The film Turup discusses sociopolitical issues through community chess games played in Bhopal

Written by Pallavi Chattopadhyay | Published:July 18, 2017 12:30 am
film Turup, sociopolitical issues through community chess games,  community chess games played in Bhopal , Indian Express News A scene from the film Turup

An elderly household help Monica, played by Maulina Midde from West Bengal who is a domestic help in real life as well, is seen having a casual conversation with her employer Neelima, a former journalist, on the big screen. On being asked where she worked previously, Monica points out that it was at a toy factory, to which Neelima excitedly replies, “How cute”. After a relatively long pause, Monica, wearing a grim expression, adds, “We had to work for 12 hours standing straight every day”. This scene in the hour-long film Turup (Checkmate), presents the irony where the back story of a toy — considered an object of adoration — might be grim and painful.

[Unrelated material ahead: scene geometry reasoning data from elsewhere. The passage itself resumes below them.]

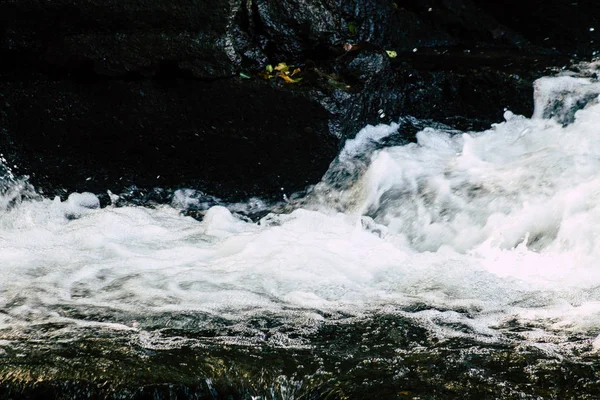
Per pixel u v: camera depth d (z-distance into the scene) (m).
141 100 11.61
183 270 9.37
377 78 12.10
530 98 12.80
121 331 7.74
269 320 7.93
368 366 6.90
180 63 11.23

Screened before a packed audience at Gulmohar Hall in India Habitat Centre in Delhi last week, the film produced by Ektara Collective, uses the popular pastime of playing chess in Bhopal’s Chakki Chouraha neighbourhood as its binding thread. The narrative unveils the sociopolitical realities of our society. The conversations surrounding the chess board touch upon topics ranging from religion and caste to class and gender.

“Community chess games, where people from a neighbourhood gather and play chess, has been a long tradition here for over 45 years. It prevails through every season. They light up a bonfire during winters and in the rainy season, umbrellas are brought and opened to play a match. There is a lot of passion for the game,” says cinematographer Maheen Mirza, who has co-written the script and screenplay for the film and is part of Ektara Collective. The Bhopal-based collective works with numerous communities and produces films that depict their everyday realities.

With a crowdfunded budget of Rs 2 lakh, the film has no director and local residents from different working class communities in the basti doubled up as crew members and actors, to help make it a “collective and shared direction”. “In this day and age, most things work in a hierarchical order but the film gave a platform that allowed for several people to contribute, through discussions, individual experiences and their visions,” says Mirza.